Leer ya no es sólo entender palabras y frases. También saber usar iconos de navegación, barras de desplazamiento, pestañas, menús, hipervínculos, funciones de búsquedas de texto, imágenes y músicas, mapas de sitios. El texto electrónico, como hipertexto, ¿también depende de decisiones de mercado? La interacción puede ser con un entorno de autor, o sea un contenido fijado por una empresa, una institución o un individuo sólo para obtener información o comprar, y también puede hacerse modificando el contenido, comunicando algo no predeterminado, como ocurre en correos, blogs o foros.

¿Era una feria del libro si ya no había sólo libros? —preguntaba un editor. Un grupo de grafiteros-poetas, Los ilegibles, había ocupado los jardines y varios edificios cercanos con un festival de poesía en voz alta, computadoras para que el público transmitiera mensajes y los proyectara en pantallas gigantes, blogs e historietas para leer y ver al mismo tiempo. No fue tan extraño que el conferencista de clausura aceptara que el grupo leyera un manifiesto:

No, lo que nos preocupa más no es que la gente no lea libros. Primero habría que mirar cómo se informa el 50% de brasileños, españoles o argentinos que dicen no haber leído libros, qué leen y escriben en su celular, en su computadora, cuando caminan por las calles indigestadas de publicidad.

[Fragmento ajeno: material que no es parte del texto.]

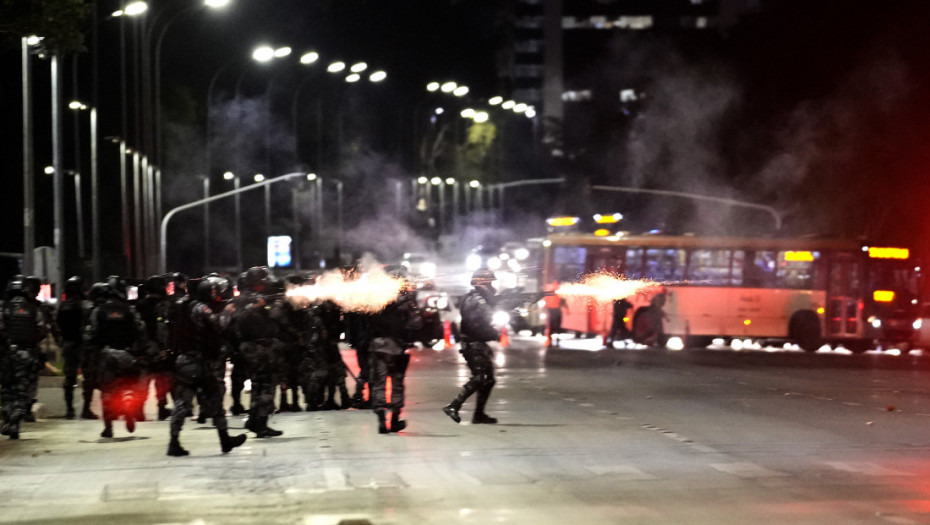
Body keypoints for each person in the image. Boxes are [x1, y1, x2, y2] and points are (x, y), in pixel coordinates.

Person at [167, 275, 247, 456]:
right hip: (197, 363)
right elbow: (218, 325)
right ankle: (224, 439)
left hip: (185, 361)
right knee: (213, 399)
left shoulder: (183, 305)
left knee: (183, 403)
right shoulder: (200, 307)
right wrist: (227, 311)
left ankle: (174, 441)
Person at [84, 276, 148, 438]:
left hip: (107, 355)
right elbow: (141, 330)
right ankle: (131, 409)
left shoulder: (99, 311)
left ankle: (108, 427)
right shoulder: (130, 310)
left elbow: (91, 334)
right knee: (133, 382)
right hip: (127, 354)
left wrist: (93, 351)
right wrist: (140, 350)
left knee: (106, 390)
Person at [231, 266, 285, 438]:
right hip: (258, 348)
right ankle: (260, 423)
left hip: (255, 348)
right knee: (266, 387)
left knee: (258, 386)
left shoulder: (250, 298)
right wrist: (265, 305)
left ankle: (254, 420)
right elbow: (274, 316)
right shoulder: (248, 300)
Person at [368, 267, 423, 433]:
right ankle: (394, 420)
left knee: (379, 384)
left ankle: (381, 421)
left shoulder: (376, 298)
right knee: (397, 384)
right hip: (397, 347)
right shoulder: (405, 301)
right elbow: (417, 323)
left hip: (377, 346)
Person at [443, 268, 500, 425]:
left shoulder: (474, 298)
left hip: (477, 343)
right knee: (480, 378)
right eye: (489, 283)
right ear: (483, 283)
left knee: (488, 380)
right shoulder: (477, 300)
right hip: (473, 344)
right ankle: (454, 405)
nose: (492, 287)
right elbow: (485, 318)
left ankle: (479, 414)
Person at [0, 275, 51, 439]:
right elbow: (43, 330)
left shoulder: (3, 307)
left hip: (6, 355)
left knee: (7, 389)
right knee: (22, 390)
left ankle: (9, 416)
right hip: (27, 354)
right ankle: (16, 418)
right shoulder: (33, 309)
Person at [137, 275, 174, 421]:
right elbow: (163, 328)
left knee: (143, 380)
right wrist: (164, 347)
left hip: (142, 348)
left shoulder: (140, 305)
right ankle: (161, 408)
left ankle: (139, 410)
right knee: (161, 379)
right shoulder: (163, 305)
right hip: (157, 347)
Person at [57, 276, 91, 419]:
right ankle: (86, 409)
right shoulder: (85, 305)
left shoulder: (63, 306)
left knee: (69, 378)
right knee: (88, 377)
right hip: (83, 345)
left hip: (68, 344)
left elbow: (57, 325)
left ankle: (69, 409)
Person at [543, 279, 568, 348]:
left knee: (551, 326)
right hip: (557, 310)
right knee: (557, 326)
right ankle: (556, 341)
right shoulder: (559, 292)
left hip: (552, 310)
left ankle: (551, 341)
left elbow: (545, 301)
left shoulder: (550, 292)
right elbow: (563, 301)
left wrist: (544, 309)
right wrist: (567, 309)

Los promotores de la lectura en papel y en bibliotecas (aunque no tengan computadoras), los que fijan a padres y maestros cuánto tiempo por día deben leer a los niños y adolescentes, argumentan que la educación letrada forma ciudadanos. Sin libros y lectores de libros la democracia peligraría.

No vemos razón para que ese razonamiento, que no es culturalmente falso, se escriba en los planes de promoción de la lectura con tanto pánico. Si los pedazos que quedan de democracia se van encogiendo es, sobre todo, por lo ilegible. Miles de nombres de víctimas del nazismo acumulados en las paredes de sinagogas como en tantos museos de la memoria de Argentina, de Chile, de Berlín: son tantos que nos quedamos con la imagen de la multitud. ¿Y los países que ni siquiera los construyeron, las listas que están por escribirse?

Recordemos los folletos publicitarios de agotadores párrafos, los contratos en letra diminuta de los bancos, de las tarjetas de crédito, las hipotecas que obligan a quienes quedaron desempleados no sólo a devolver la casa sino a seguir pagando la deuda inflada por intereses usureros. ¿A quién exigir que cambie un pacto impreso en tres páginas, donde miles de palabras se aglomeran sin pausas, cuando sólo tratamos con un dócil empleado o una máquina?

¿Dónde leer la composición y las contraindicaciones de medicinas contra la gastritis, el cáncer, las cardiografías, que sólo curan en la publicidad?

¿Salvarán la democracia las políticas de promoción de la lectura o las políticas de publicación de lo ilegible?